▶ Dettagli del compito: Trascrivi dal brano sui vizi degli atti tributari tutto il testo che va da "La possibilità di" giù fino a "all’attenzione del giudice.".

═════ Brano fornito

La novella consente di ricondurre entro tale ambito un vastissimo campionario di fattispecie, poiché nell’attigua categoria delle irregolarità l’art. 7-quater tipizza solamente “[l]a mancata o erronea indicazione” negli atti di accertamento e riscossione delle informazioni relative all’ufficio presso il quale è possibile effettuare un accesso al fascicolo e alle autorità amministrativa e giurisdizionale a cui il contribuente si può rivolgere per ottenere tutela. Poiché solo tale fattispecie “non costituisce vizio di annullabilità” (art. 7-quater cit.), a quest’ultima categoria di invalidità occorre – a contrario – riportarsi per tutte le altre violazioni di legge.

A fronte di un vizio di annullabilità, gli atti autonomamente impugnabili “dinanzi agli organi di giurisdizione tributaria sono annullabili”, sulla scorta di “motivi di annullabilità [rectius di illegittimità] e di infondatezza” da dedurre, “a pena di decadenza, con il ricorso introduttivo del giudizio dinanzi alla Corte di giustizia tributaria di primo grado” (art. 7-bis cit.). Questa precisazione – iterativa dell’attuale disciplina processuale applicabile sinora a tutti i tipi di vizi sollevabili in giudizio – è funzionale a tracciarne la distinzione rispetto ai vizi di nullità degli atti dell’Amministrazione finanziaria, che “possono essere sempre eccepiti in sede amministrativa o giudiziaria, sono rilevabili d’ufficio in ogni stato e grado del giudizio e danno diritto alla ripetizione di quanto versato, fatta salva la prescrizione del credito” (art. 7-ter).

La possibilità di eccepire un vizio di nullità successivamente alla notifica dell’atto introduttivo e la sua rilevabilità da parte del giudice rappresenta l’innovazione più significativa nell’ambito di un sistema in cui la tutela giurisdizionale dei privati nei confronti dei provvedimenti tributari incidenti sui loro diritti proprietari è stata finora prestata esclusivamente su domanda di parte e sulla scorta di quei motivi a “critica libera” che monopolisticamente il ricorrente decide di portare all’attenzione del giudice.

Meno gradito è l’effetto di complicazione che la Riforma determina, considerato che i vizi di nullità saranno solo quelli “qualificati espressamente come tali da norme di legge successive alla data di entrata in vigore della presente disposizione” (art. 7-ter cit.). Se tale criterio formale rende certa l’individuazione delle fattispecie invalidanti, gli operatori dovranno in futuro prestare particolare attenzione alla data di entrata in vigore delle singole disposizioni procedimentali, per escludere dal perimetro dei vizi in discorso tutte quelle ipotesi di nullità testuali che punteggiano l’attuale tessuto normativo (come, ad esempio, quella recata dall’art. 42, comma 3, del D.P.R. 29 settembre 1973, n. 600, secondo cui “[l]’accertamento è nullo se l’avviso non reca la sottoscrizione, le indicazioni, la motivazione…”).

══════════
═════ Dati forniti

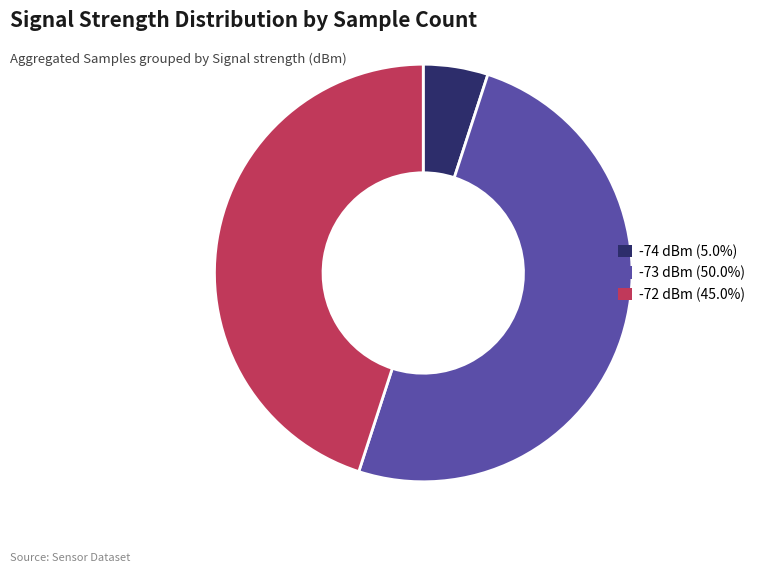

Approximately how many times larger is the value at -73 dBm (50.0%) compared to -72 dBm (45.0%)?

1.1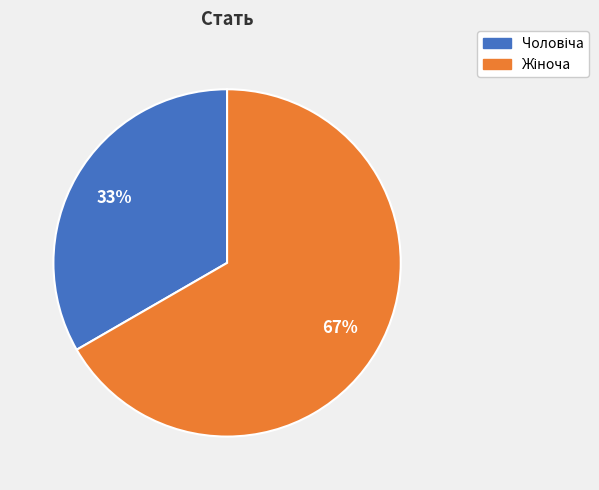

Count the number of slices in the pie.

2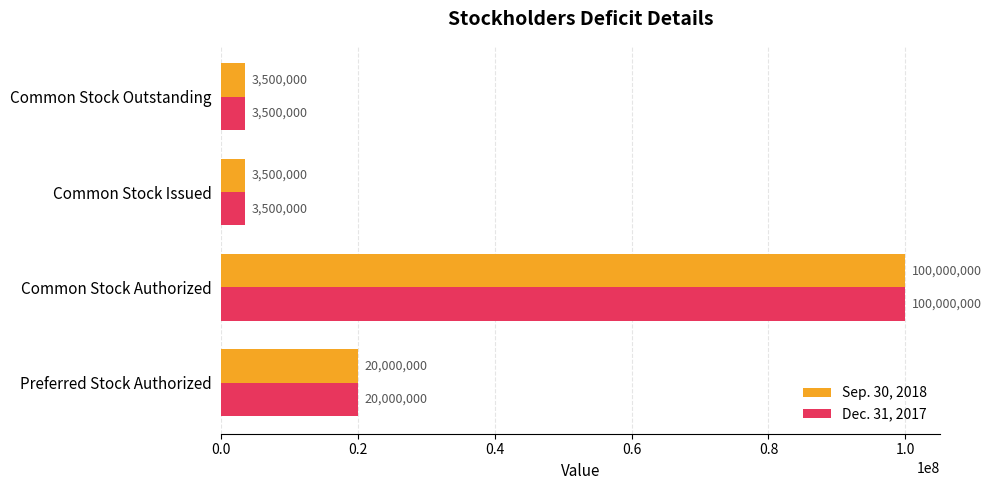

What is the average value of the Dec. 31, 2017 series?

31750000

══════════

▶ Risultato del compito:
La possibilità di eccepire un vizio di nullità successivamente alla notifica dell’atto introduttivo e la sua rilevabilità da parte del giudice rappresenta l’innovazione più significativa nell’ambito di un sistema in cui la tutela giurisdizionale dei privati nei confronti dei provvedimenti tributari incidenti sui loro diritti proprietari è stata finora prestata esclusivamente su domanda di parte e sulla scorta di quei motivi a “critica libera” che monopolisticamente il ricorrente decide di portare all’attenzione del giudice.